WHAT IS BEING ASKED:
Each line of the records that holds the word "vase" should be copied out.

[Data entries]

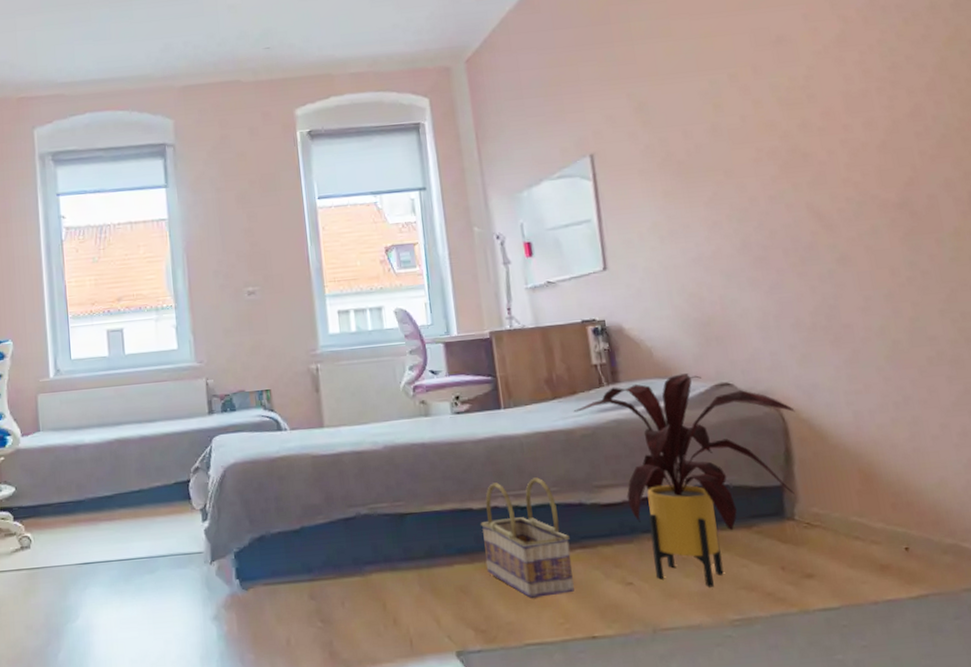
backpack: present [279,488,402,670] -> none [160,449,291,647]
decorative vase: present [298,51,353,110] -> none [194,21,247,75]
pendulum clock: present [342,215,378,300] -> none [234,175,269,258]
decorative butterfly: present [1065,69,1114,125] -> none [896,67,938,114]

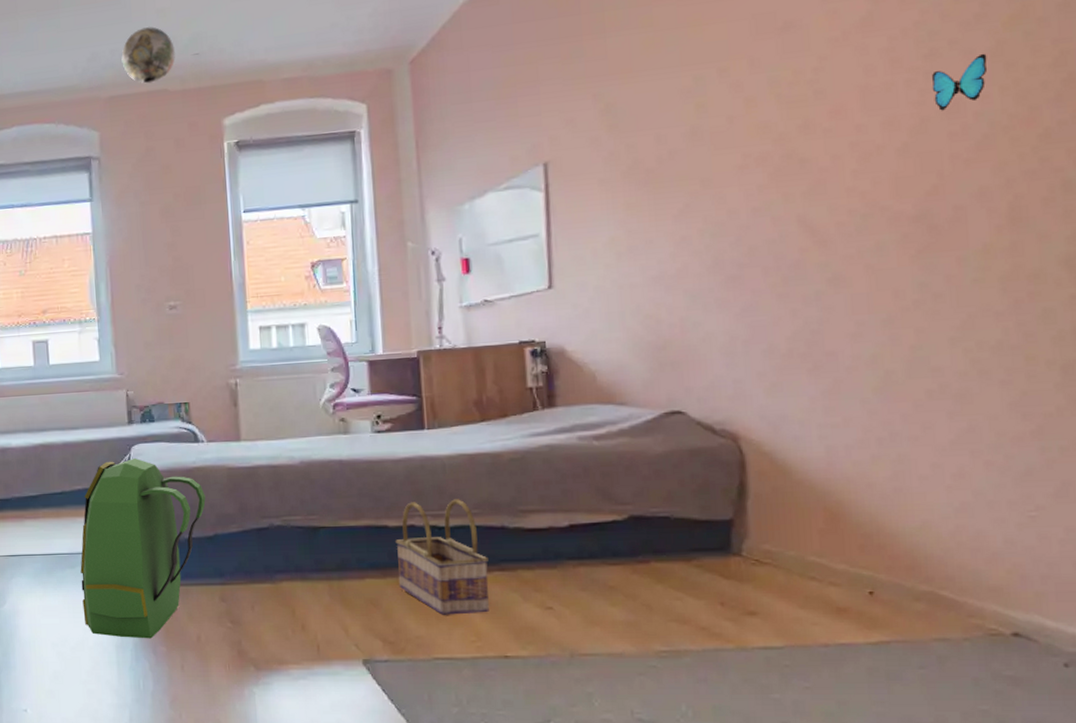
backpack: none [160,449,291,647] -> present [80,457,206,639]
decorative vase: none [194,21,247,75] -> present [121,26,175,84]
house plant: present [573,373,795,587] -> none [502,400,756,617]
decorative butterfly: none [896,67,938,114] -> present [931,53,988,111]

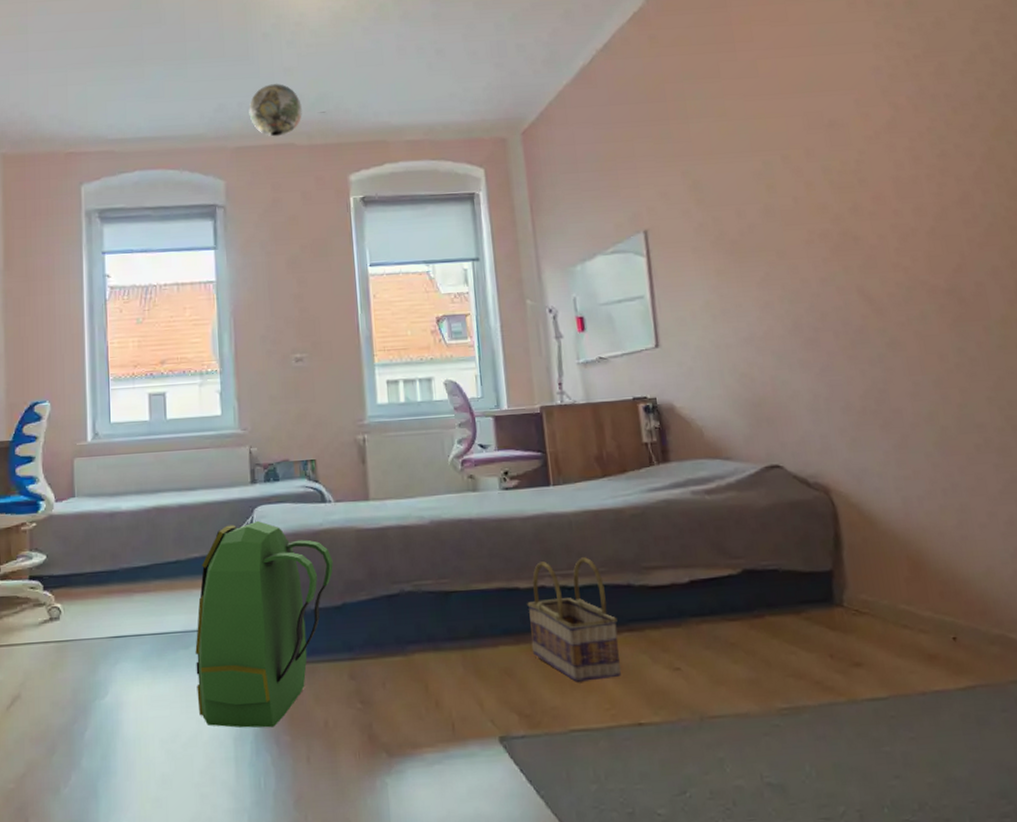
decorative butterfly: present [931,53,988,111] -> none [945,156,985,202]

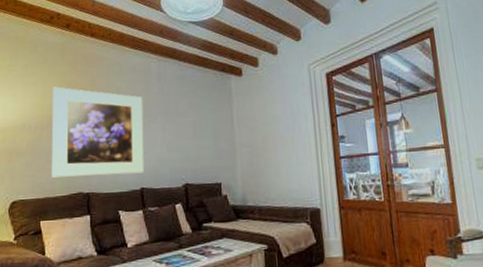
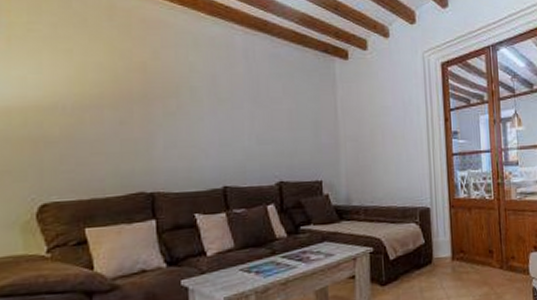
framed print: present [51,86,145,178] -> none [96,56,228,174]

ANSWER SECTION:
decorative vase: present [298,51,353,110] -> none [194,21,247,75]
decorative vase: none [194,21,247,75] -> present [121,26,175,84]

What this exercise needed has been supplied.